What needs to be done
Search the entries below for "solid", and copy each line where it appears.

Available data
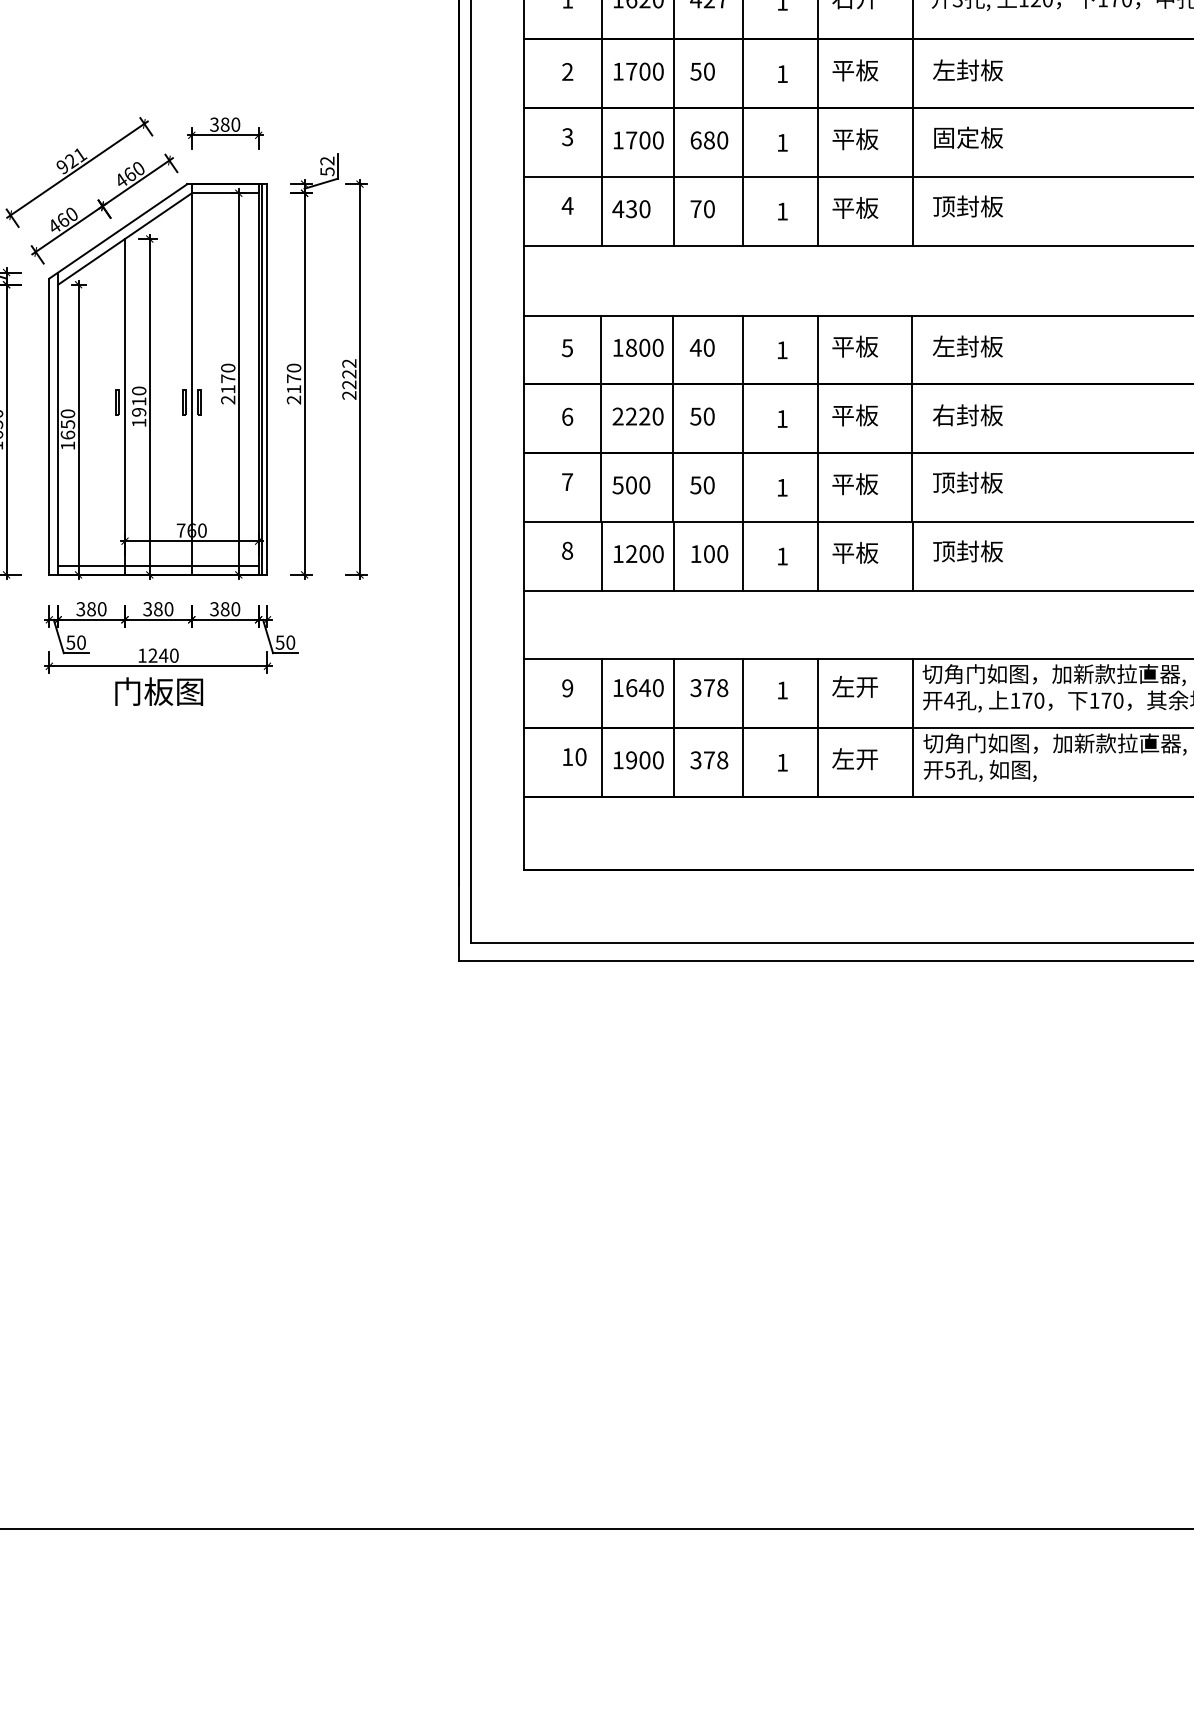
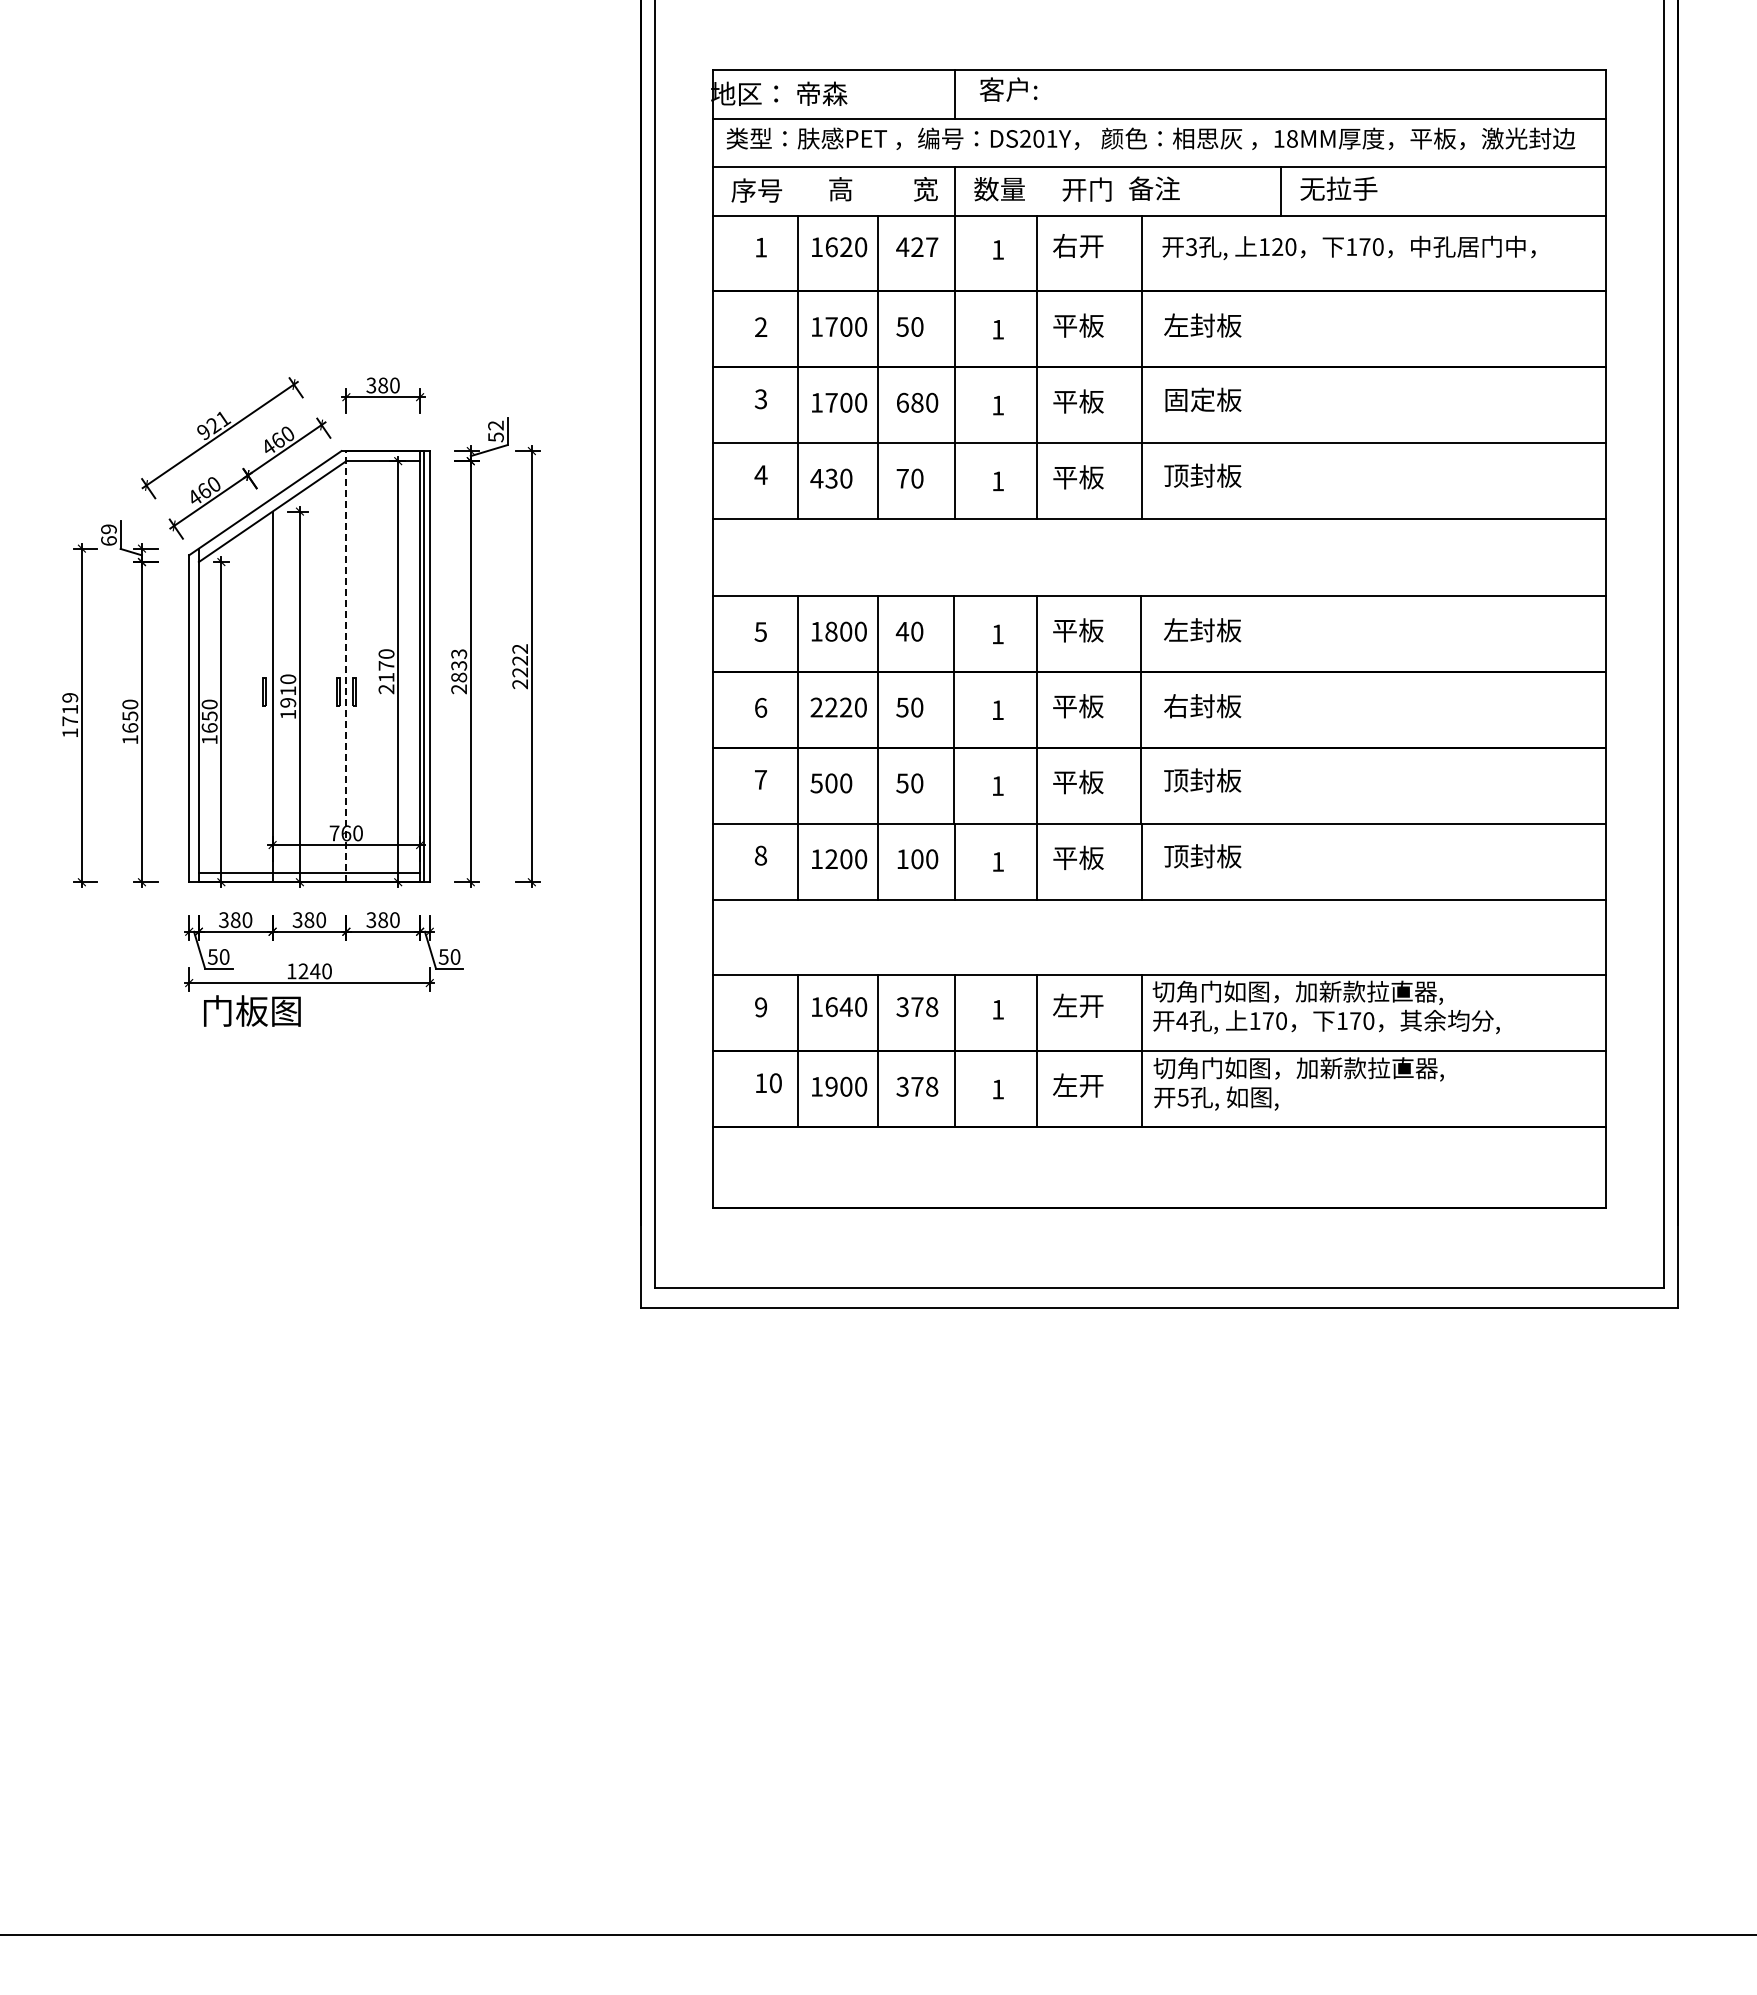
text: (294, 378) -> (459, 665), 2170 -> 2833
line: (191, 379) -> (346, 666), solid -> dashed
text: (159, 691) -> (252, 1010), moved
...
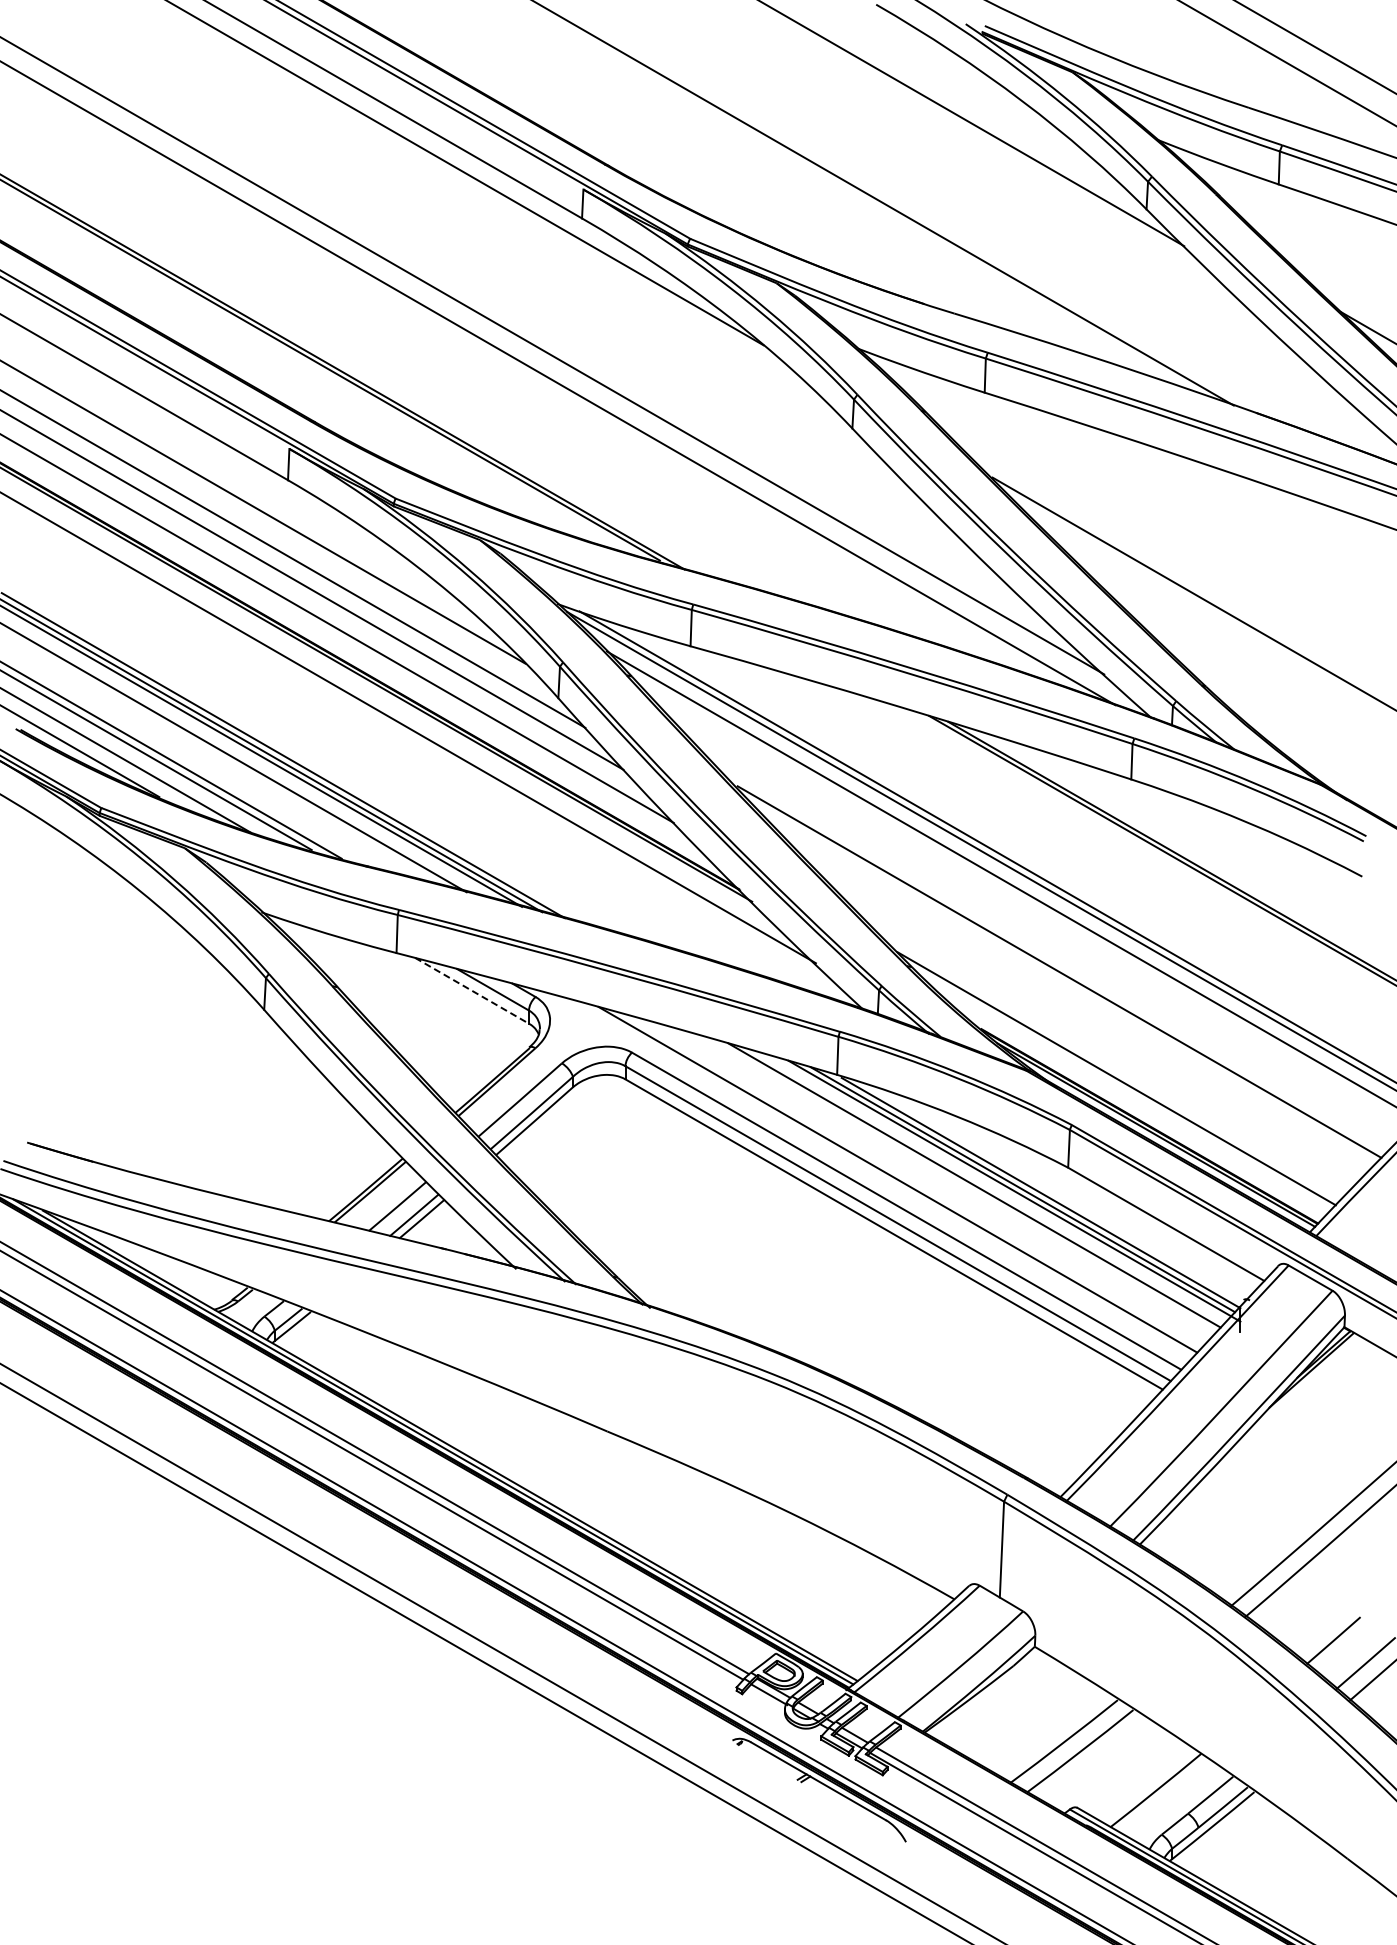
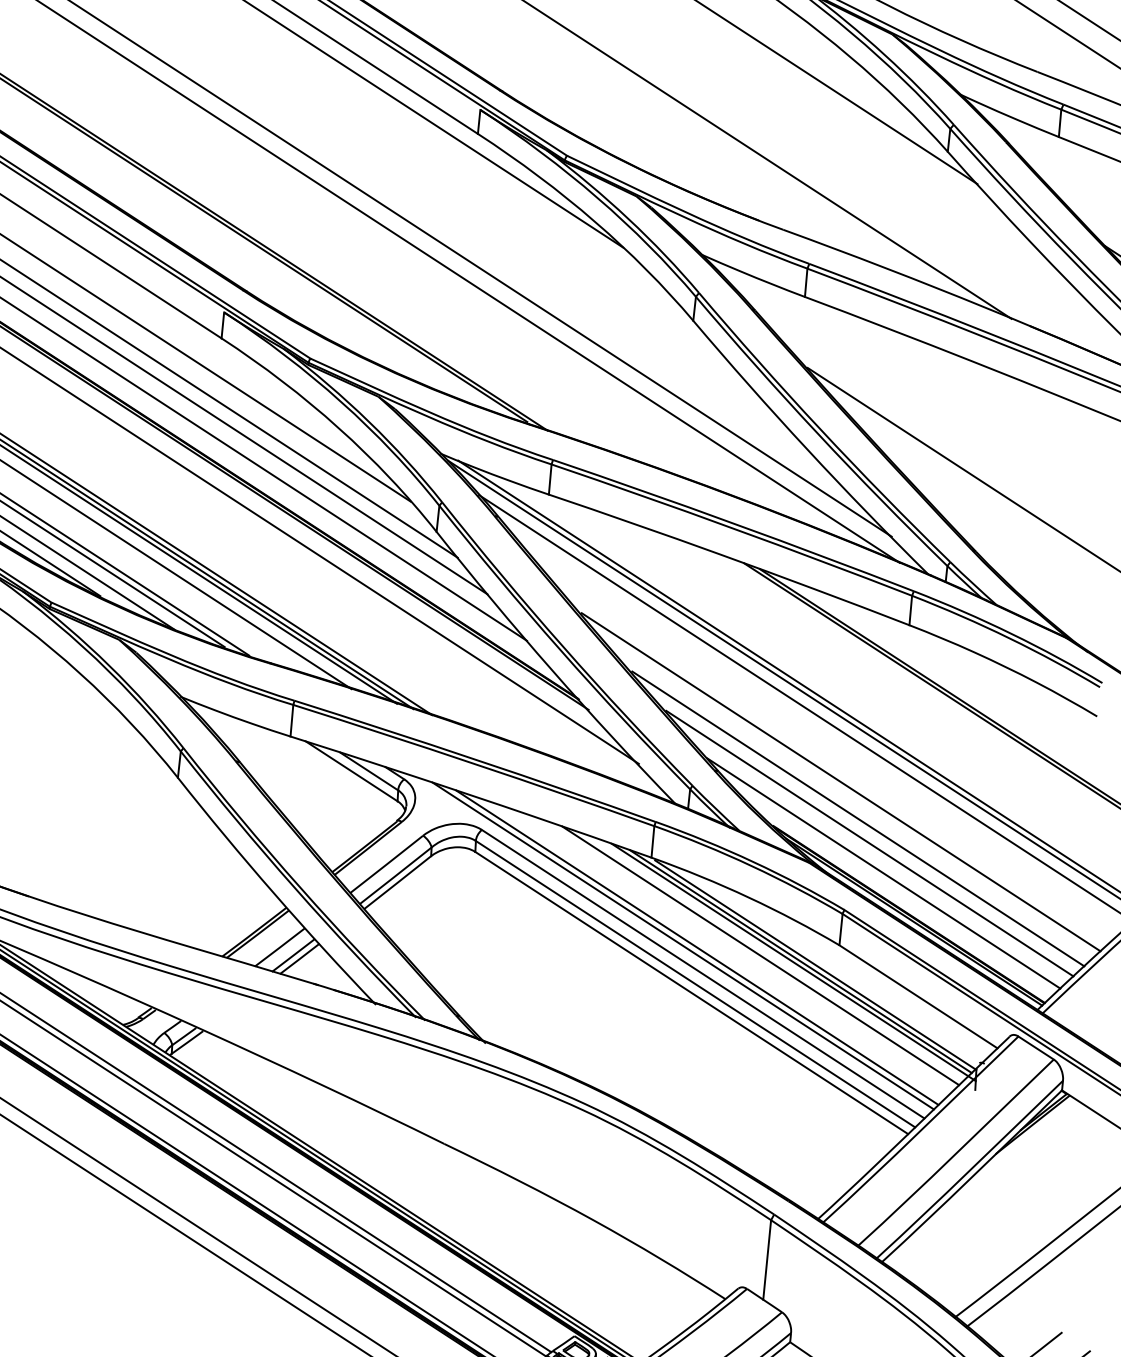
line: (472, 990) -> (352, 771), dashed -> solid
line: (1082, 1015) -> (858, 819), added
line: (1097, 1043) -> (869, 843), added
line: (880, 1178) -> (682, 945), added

Solution below
line: (191, 379) -> (346, 666), solid -> dashed
line: (472, 990) -> (352, 771), dashed -> solid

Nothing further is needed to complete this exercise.